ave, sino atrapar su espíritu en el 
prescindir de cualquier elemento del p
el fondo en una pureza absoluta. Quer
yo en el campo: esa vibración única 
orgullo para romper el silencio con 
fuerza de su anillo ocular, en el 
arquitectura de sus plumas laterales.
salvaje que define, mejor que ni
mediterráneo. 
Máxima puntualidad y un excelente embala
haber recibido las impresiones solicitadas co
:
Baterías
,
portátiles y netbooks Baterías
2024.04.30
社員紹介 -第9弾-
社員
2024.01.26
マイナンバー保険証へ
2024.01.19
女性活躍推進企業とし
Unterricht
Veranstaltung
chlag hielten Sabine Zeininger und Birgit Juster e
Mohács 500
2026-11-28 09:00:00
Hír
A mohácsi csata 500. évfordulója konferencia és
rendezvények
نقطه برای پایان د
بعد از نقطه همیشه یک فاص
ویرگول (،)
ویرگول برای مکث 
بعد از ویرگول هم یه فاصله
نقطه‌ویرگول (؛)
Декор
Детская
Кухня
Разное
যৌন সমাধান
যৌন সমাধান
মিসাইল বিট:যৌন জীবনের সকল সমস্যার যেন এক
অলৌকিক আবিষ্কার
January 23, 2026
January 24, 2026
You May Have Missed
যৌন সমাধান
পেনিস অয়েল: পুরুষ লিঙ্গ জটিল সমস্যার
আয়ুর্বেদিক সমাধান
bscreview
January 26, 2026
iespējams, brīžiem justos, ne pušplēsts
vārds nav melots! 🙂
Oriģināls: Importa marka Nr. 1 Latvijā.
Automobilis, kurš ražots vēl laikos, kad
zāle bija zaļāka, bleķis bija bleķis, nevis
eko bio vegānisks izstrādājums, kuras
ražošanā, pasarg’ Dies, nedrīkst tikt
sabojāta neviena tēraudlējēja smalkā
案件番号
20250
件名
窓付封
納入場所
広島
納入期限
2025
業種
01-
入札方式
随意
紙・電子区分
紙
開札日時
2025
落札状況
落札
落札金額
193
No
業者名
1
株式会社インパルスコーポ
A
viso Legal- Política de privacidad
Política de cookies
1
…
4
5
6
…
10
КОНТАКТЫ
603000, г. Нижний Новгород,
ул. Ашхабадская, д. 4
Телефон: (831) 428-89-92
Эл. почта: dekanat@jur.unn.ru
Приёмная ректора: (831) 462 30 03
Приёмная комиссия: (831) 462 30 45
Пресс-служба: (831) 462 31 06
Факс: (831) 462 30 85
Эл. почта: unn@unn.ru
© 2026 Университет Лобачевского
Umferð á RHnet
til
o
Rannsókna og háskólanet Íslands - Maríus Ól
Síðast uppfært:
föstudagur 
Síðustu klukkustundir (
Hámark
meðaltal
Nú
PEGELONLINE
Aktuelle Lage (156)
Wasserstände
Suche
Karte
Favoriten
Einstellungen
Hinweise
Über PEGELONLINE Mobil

= = = =

Once you have read the entries, repeat them all exactly.

FINISHED EXERCISE:
ave, sino atrapar su espíritu en el 
prescindir de cualquier elemento del p
el fondo en una pureza absoluta. Quer
yo en el campo: esa vibración única 
orgullo para romper el silencio con 
fuerza de su anillo ocular, en el 
arquitectura de sus plumas laterales.
salvaje que define, mejor que ni
mediterráneo. 
Máxima puntualidad y un excelente embala
haber recibido las impresiones solicitadas co
:
Baterías
,
portátiles y netbooks Baterías
2024.04.30
社員紹介 -第9弾-
社員
2024.01.26
マイナンバー保険証へ
2024.01.19
女性活躍推進企業とし
Unterricht
Veranstaltung
chlag hielten Sabine Zeininger und Birgit Juster e
Mohács 500
2026-11-28 09:00:00
Hír
A mohácsi csata 500. évfordulója konferencia és
rendezvények
نقطه برای پایان د
بعد از نقطه همیشه یک فاص
ویرگول (،)
ویرگول برای مکث 
بعد از ویرگول هم یه فاصله
نقطه‌ویرگول (؛)
Декор
Детская
Кухня
Разное
যৌন সমাধান
যৌন সমাধান
মিসাইল বিট:যৌন জীবনের সকল সমস্যার যেন এক
অলৌকিক আবিষ্কার
January 23, 2026
January 24, 2026
You May Have Missed
যৌন সমাধান
পেনিস অয়েল: পুরুষ লিঙ্গ জটিল সমস্যার
আয়ুর্বেদিক সমাধান
bscreview
January 26, 2026
iespējams, brīžiem justos, ne pušplēsts
vārds nav melots! 🙂
Oriģināls: Importa marka Nr. 1 Latvijā.
Automobilis, kurš ražots vēl laikos, kad
zāle bija zaļāka, bleķis bija bleķis, nevis
eko bio vegānisks izstrādājums, kuras
ražošanā, pasarg’ Dies, nedrīkst tikt
sabojāta neviena tēraudlējēja smalkā
案件番号
20250
件名
窓付封
納入場所
広島
納入期限
2025
業種
01-
入札方式
随意
紙・電子区分
紙
開札日時
2025
落札状況
落札
落札金額
193
No
業者名
1
株式会社インパルスコーポ
A
viso Legal- Política de privacidad
Política de cookies
1
…
4
5
6
…
10
КОНТАКТЫ
603000, г. Нижний Новгород,
ул. Ашхабадская, д. 4
Телефон: (831) 428-89-92
Эл. почта: dekanat@jur.unn.ru
Приёмная ректора: (831) 462 30 03
Приёмная комиссия: (831) 462 30 45
Пресс-служба: (831) 462 31 06
Факс: (831) 462 30 85
Эл. почта: unn@unn.ru
© 2026 Университет Лобачевского
Umferð á RHnet
til
o
Rannsókna og háskólanet Íslands - Maríus Ól
Síðast uppfært:
föstudagur 
Síðustu klukkustundir (
Hámark
meðaltal
Nú
PEGELONLINE
Aktuelle Lage (156)
Wasserstände
Suche
Karte
Favoriten
Einstellungen
Hinweise
Über PEGELONLINE Mobil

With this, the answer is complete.